3 of 209 comments (clear)

  1. SWATing needs serious consequences by LeftCoastThinker · · Score: 4, Interesting

    The US needs to force phone companies to update the ancient VOIP protocols with some kind of security certificate/trust system to eliminate spoofed phone numbers and crack down on SWATing. In an act where Krebs or one of his family members could have been killed, this kind of behavior needs to be treated like attempted murder, not some prank. Even under the best of circumstances, the family pet is often killed by the SWAT team to avoid injury.

    With a security cert system, the phone network would refuse to route any calls without a valid certificate, and valid certificates could be traced back to a credit card/drivers license/IP address all tied to that certificate number, as well as a physical device and it's actual IP. I am sure there are still ways to circumvent it, but it would be a good starting point, and would catch most of the script kiddies, which is where 90% of this SWATing comes from.

    Fly by night shady companies that refuse to collect this information or programs of the same nature simply wouldn't be able to place calls at all. For the same reason that it should be illegal to protest with a mask concealing your face, it should be illegal to obscure/spoof your identity through the phone system, and attempting to do so in and of it'self should be a federal crime with heavy penalties (I am looking at you telemarketers).

    --
    If you disagree, please post your argument. (-1, Overrated) isn't your personal censorship tool for views you don't like
    1. Re: SWATing needs serious consequences by Anonymous Coward · · Score: 2, Interesting

      Why should it be illegal to hide your face during a protest?

      Ask the KKK.

      Literally.

      The KKK is why those laws exist in the first place.

  2. Re:3 years probation by clovis · · Score: 4, Interesting

    It looks to me like Eric Taylor's sentence wasn't for the swatting incident, and it was a plea bargain.
    http://www.washingtontimes.com...

    From the linked article:

    A teenager hacker was sentenced in D.C. federal court Wednesday for a slew of cybercrimes committed against President Trump, Michelle Obama and former CIA Director John Brennan, among others.

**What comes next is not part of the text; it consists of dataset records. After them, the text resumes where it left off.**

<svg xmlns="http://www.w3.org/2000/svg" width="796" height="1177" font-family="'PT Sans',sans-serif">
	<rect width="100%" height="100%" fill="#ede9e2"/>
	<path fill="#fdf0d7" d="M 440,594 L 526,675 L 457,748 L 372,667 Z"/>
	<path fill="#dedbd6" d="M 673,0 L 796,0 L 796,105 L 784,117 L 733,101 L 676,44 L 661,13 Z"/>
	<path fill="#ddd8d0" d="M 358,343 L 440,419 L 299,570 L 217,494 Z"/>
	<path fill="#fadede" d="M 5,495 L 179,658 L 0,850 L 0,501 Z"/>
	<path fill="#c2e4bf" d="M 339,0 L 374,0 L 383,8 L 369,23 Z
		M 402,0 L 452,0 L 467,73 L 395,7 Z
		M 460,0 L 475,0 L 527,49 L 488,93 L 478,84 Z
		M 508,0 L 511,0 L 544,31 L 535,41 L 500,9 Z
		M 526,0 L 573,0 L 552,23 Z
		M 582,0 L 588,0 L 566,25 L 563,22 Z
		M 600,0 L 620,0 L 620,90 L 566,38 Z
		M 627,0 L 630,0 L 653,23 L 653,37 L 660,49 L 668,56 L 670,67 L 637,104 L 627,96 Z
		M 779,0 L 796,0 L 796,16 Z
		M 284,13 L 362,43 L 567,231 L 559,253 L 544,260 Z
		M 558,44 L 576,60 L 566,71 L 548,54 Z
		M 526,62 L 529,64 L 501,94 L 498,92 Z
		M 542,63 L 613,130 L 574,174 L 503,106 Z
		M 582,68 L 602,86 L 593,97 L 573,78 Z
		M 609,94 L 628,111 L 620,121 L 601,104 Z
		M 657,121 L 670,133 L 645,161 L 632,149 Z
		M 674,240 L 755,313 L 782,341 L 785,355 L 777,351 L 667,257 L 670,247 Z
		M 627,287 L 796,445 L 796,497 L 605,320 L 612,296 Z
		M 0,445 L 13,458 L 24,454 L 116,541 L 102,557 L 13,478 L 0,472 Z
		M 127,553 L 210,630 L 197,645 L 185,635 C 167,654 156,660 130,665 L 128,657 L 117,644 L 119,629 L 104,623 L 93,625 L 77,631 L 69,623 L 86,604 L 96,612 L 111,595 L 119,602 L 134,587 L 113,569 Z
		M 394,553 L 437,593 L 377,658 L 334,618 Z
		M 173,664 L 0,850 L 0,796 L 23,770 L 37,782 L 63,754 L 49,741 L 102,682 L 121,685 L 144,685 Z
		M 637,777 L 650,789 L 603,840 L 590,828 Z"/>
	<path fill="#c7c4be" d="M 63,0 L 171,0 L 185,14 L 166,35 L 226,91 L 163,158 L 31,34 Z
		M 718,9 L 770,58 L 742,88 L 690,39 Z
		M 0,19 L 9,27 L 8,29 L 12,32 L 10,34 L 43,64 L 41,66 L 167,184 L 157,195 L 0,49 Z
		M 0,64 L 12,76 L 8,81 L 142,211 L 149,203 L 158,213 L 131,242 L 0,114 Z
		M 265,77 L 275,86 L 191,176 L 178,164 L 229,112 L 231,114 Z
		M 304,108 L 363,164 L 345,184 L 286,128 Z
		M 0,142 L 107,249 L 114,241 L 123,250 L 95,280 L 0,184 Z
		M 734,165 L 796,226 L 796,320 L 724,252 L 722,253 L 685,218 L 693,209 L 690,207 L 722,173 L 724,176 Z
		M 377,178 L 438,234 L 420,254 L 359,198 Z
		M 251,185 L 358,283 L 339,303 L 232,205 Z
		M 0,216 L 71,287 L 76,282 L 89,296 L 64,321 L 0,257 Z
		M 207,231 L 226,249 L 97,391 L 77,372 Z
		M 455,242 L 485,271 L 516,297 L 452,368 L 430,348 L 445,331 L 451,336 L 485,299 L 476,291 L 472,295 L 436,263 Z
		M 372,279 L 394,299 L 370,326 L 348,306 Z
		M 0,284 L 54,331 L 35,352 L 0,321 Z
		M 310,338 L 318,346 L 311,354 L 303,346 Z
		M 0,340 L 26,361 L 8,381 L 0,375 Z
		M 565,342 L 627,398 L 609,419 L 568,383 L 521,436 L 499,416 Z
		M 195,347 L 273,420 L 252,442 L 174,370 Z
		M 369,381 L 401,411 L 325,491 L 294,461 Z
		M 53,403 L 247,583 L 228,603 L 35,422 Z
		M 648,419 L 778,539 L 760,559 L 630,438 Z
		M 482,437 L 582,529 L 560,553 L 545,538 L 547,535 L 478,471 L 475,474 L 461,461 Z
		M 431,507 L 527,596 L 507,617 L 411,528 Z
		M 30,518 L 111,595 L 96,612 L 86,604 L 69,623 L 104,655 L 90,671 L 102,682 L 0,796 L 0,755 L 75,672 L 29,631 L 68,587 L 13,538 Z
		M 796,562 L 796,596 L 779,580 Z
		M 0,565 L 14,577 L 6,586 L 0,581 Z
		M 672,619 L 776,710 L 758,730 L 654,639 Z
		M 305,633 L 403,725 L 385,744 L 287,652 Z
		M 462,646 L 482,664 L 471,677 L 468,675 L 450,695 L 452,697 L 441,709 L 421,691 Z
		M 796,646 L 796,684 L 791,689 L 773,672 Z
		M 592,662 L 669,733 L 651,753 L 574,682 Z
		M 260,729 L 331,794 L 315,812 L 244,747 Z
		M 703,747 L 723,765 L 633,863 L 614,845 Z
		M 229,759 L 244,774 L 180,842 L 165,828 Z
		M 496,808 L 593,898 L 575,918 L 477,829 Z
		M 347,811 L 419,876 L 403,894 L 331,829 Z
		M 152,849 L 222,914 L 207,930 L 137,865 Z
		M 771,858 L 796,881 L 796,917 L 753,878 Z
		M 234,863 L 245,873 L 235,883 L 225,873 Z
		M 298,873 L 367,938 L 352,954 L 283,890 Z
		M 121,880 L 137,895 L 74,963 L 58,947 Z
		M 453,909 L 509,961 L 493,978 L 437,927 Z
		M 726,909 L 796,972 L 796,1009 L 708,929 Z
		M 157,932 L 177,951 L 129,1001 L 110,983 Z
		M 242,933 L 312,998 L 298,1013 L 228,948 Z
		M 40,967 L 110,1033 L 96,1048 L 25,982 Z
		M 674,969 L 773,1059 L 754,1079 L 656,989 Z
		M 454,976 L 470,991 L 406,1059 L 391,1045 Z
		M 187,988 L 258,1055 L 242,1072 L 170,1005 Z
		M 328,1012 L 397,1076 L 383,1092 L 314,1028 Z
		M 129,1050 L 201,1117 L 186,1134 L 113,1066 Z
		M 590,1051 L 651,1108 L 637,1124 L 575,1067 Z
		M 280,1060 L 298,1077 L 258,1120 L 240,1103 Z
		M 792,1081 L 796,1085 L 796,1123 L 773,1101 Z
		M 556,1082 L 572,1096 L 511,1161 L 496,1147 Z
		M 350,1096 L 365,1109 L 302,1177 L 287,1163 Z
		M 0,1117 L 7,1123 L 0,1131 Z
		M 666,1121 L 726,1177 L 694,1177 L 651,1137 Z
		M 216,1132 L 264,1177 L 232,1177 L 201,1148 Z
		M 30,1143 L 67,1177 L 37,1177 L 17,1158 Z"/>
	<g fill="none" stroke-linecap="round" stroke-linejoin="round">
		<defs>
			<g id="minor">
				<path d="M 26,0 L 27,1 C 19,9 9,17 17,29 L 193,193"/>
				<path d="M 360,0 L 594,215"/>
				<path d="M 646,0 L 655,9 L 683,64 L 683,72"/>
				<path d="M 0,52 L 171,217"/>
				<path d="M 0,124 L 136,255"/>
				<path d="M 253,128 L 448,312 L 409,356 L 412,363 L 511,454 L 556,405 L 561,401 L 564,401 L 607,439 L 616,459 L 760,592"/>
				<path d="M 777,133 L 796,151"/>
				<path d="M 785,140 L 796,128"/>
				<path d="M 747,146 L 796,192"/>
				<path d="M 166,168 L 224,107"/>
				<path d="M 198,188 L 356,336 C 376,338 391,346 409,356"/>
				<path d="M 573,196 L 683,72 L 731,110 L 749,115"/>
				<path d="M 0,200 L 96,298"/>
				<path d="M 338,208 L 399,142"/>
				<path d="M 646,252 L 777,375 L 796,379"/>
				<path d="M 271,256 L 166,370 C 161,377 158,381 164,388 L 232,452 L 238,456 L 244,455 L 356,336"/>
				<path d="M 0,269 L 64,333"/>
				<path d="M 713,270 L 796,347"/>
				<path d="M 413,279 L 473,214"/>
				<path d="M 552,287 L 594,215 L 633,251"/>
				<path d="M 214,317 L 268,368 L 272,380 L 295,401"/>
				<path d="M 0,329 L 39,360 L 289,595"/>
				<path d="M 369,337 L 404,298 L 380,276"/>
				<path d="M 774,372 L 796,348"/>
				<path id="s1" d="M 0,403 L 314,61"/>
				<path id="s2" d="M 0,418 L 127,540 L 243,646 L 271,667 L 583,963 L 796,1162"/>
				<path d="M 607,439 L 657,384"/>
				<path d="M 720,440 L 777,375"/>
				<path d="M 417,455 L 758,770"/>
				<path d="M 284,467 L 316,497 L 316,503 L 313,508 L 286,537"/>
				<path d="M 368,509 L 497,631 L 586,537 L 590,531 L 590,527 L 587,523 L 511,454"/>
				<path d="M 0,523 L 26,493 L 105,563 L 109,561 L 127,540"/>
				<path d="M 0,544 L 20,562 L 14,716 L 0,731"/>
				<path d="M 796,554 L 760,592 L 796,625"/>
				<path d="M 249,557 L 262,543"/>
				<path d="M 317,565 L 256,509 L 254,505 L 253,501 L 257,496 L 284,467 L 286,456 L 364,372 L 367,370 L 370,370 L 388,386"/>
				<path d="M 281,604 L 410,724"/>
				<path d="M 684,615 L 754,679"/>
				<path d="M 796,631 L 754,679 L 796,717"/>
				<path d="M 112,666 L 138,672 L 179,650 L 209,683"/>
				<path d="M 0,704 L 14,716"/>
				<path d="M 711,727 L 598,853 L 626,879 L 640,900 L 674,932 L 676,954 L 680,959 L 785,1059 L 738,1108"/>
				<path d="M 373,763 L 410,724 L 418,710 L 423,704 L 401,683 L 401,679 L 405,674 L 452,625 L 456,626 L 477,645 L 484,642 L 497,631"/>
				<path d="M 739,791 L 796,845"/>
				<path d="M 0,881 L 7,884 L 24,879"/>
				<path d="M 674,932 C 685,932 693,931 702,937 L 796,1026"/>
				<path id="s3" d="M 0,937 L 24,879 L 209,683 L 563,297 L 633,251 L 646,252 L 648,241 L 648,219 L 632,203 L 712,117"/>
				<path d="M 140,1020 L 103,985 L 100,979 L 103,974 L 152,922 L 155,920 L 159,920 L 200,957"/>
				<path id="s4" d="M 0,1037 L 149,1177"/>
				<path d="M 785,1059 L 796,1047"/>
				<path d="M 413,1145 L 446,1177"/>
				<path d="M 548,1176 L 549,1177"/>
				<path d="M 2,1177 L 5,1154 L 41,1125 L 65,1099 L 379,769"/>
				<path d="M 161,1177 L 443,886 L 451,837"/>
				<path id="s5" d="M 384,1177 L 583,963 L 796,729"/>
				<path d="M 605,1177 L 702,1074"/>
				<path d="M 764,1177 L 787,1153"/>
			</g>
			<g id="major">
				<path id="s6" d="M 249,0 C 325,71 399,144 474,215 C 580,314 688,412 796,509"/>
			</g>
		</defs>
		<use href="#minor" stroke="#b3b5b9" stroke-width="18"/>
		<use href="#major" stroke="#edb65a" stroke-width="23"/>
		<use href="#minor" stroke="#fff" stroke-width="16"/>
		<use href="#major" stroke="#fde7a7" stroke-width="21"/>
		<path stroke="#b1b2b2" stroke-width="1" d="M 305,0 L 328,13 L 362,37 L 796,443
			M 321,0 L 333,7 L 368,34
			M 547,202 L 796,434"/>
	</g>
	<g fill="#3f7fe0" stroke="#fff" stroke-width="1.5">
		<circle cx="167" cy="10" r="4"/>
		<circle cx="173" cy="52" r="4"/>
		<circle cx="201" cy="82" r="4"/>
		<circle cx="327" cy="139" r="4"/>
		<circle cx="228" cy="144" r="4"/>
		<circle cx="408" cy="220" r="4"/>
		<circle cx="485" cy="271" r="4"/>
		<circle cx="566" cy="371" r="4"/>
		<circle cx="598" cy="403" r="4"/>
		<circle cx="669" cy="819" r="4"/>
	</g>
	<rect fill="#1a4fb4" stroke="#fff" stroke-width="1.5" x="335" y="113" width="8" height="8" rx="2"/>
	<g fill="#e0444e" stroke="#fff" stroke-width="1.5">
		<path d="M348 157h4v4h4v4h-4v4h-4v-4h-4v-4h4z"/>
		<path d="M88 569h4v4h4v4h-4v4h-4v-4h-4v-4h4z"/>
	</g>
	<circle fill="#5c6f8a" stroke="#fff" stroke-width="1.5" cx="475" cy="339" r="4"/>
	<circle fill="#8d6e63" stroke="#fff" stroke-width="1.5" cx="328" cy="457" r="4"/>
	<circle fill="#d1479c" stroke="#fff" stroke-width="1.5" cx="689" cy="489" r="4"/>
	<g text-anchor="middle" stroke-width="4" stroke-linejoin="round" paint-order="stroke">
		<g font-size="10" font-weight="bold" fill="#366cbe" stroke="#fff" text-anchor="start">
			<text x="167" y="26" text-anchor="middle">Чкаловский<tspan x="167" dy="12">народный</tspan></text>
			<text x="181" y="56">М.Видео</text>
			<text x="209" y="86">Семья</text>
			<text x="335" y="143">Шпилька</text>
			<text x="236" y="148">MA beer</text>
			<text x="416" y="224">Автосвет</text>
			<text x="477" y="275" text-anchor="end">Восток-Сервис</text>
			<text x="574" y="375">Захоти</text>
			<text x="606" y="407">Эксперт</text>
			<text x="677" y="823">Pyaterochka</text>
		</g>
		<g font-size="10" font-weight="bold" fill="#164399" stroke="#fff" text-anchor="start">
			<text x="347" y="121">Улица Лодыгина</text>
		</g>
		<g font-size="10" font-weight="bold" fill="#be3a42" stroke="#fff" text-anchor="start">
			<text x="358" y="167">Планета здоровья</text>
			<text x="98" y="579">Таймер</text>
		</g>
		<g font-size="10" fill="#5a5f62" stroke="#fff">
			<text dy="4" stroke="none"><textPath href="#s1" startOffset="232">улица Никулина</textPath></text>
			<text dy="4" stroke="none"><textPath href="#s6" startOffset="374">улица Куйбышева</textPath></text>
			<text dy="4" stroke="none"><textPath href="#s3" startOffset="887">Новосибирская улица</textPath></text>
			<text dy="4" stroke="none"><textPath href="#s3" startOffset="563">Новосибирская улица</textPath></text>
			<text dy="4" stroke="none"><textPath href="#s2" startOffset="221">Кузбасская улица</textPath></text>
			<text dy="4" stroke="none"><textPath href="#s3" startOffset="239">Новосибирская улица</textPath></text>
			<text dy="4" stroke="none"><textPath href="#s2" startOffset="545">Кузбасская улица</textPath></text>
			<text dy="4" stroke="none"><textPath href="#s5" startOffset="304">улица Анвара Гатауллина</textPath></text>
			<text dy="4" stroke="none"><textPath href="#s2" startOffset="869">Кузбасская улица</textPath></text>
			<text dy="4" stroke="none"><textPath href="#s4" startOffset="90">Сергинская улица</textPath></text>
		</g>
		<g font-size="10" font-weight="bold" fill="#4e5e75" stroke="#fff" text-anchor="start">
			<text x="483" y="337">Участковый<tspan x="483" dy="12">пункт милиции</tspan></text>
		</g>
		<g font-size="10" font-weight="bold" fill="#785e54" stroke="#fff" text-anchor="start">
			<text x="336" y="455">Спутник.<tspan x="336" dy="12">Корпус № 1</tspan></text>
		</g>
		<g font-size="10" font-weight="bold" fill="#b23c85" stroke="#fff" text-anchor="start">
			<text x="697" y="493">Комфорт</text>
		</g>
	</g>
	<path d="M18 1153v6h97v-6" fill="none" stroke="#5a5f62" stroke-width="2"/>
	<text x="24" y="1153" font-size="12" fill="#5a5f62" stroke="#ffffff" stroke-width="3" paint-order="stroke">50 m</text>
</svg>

    Mr. Taylor and multiple co-conspirators are accused by the government of illegally obtaining personal information from high-profile victims and publishing it on a website, Exposed.Su, in 2013. He pleaded guilty last year to related charges and was sentenced at 2 p.m. Wednesday by U.S. District Judge Randolph Moss in Washington, D.C., The Times has learned.

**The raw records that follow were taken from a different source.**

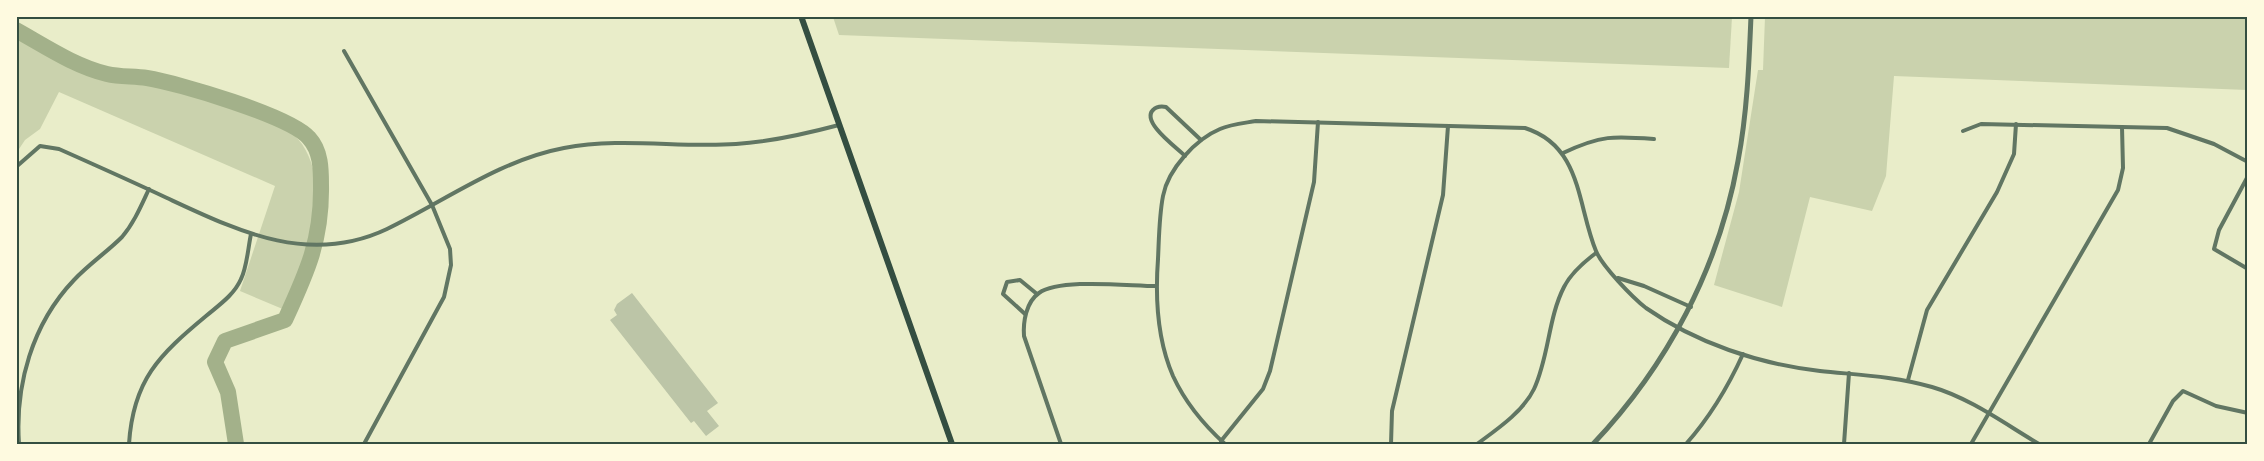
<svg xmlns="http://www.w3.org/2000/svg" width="2264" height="461" viewBox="0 0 2264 461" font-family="'Exo 2',sans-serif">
<rect width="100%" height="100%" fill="#e9edc9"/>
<!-- green -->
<g fill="#cad2ad">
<path d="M 833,17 L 833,16 L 1732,17 L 1729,68 L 839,35 Z"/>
<path d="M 1765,17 L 2247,17 L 2247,90 L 1894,76 L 1886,176 L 1872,211 L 1810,197 L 1782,307 L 1714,285 L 1739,192 L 1758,70 L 1763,70 Z"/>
<path d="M 17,32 C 37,45 61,64 84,71 C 133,85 275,103 302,144 C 334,192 306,264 285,310 L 240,291 L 275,186 L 59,92 L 40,129 L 25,140 L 17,152 Z"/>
</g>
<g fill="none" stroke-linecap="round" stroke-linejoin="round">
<!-- river -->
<path stroke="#a3b18a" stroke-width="16" d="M 16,30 C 45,46 74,66 107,74 C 120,77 134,76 147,78 C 178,83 290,116 309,138 C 321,151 321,169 321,185 C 322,240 307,272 285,320 L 225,341 L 215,362 L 228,392 L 236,444"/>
</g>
<!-- building -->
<path fill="#bcc5a7" d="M 632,293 L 718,403 L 707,411 L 719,426 L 706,436 L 694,421 L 691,423 L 610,320 L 617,315 L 614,310 L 617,304 Z"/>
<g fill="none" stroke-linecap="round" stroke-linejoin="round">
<!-- minor -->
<g stroke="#617663" stroke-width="4">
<path d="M 344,51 L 432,205 L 450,249 L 451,265 L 444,297 L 364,444"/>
<path d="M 1963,131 L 1981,124 L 2167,128 L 2214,144 L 2248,162"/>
<path d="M 1563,153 C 1601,135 1614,136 1654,139"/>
<path d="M 1185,156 C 1176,147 1141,122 1153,110 C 1157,106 1161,106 1166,107 L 1201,140"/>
<path d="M 16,167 L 40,146 L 59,149 C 95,165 131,181 167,198 C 238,231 309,266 387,229 C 445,201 500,160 564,148 C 621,137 679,148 736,144 C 771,142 805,134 839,125"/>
<path d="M 2248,176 L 2219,230 L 2214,249 L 2248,269"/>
<path d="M 1618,278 L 1644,286 L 1691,307"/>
<path d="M 1025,314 L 1003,294 L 1007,282 L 1020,280 L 1037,294"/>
<path d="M 1908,380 L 1927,310 L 1997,192 L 2014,154 L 2016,124"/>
<path d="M 1221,441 L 1263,389 L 1270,371 L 1314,182 L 1318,122"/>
<path d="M 19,444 C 15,385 32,324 74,280 C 89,264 107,252 122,237 C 134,223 141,206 149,189"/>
<path d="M 129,444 C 133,380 159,355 206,316 C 219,305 234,295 241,279 C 247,267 248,248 251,234"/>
<path d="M 1061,444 L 1024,336 C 1023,322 1026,302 1039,293 C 1060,278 1129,286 1156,286"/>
<path d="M 1225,444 C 1204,425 1185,402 1173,376 C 1157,339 1155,299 1158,259 C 1159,239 1159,217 1163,196 C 1168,169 1196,139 1220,129 C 1231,124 1245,123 1256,121 L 1525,128 C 1582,146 1577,205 1596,251 C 1602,266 1633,298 1646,308 C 1696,343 1759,364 1820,371 C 1858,375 1894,376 1932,387 C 1970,398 2005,424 2039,444"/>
<path d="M 1391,444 L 1392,411 L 1443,195 L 1448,126"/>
<path d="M 1477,444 C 1496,430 1523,412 1534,389 C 1549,357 1548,318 1564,287 C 1571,273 1584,262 1596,253"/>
<path d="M 1686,444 C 1710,417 1728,387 1743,354"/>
<path d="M 1844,444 L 1849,373"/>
<path d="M 1971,444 L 2118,190 L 2123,168 L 2122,127"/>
<path d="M 2149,444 L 2173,401 L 2183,391 L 2216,406 L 2248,413"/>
</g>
<!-- tertiary -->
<path stroke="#617663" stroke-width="5" d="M 1593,444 C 1667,366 1719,268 1738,161 C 1747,114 1749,65 1751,16"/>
<!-- secondary -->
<path stroke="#344e41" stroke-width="6" d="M 801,16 L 952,444"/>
</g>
<!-- border -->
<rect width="2264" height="461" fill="none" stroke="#fefae0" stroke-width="36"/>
<rect x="18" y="18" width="2228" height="425" fill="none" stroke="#344e41" stroke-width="2"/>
</svg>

    Allegations against Mr. Taylor and others charged in the conspiracy were filed under seal, and Wednesday’s sentencing hearing was not listed on the court’s website. Details of the sentencing were confirmed to The Times by individuals familiar with the case but not authorized to publicly discuss the matter.

    Because everything is sealed, I suspect that the defense attorney's threatened to use the trial to dump into the public record everything that Eric et al had stolen, and that would be harmful to the high-profile people they hacked. Hence the light sentence and plea bargain.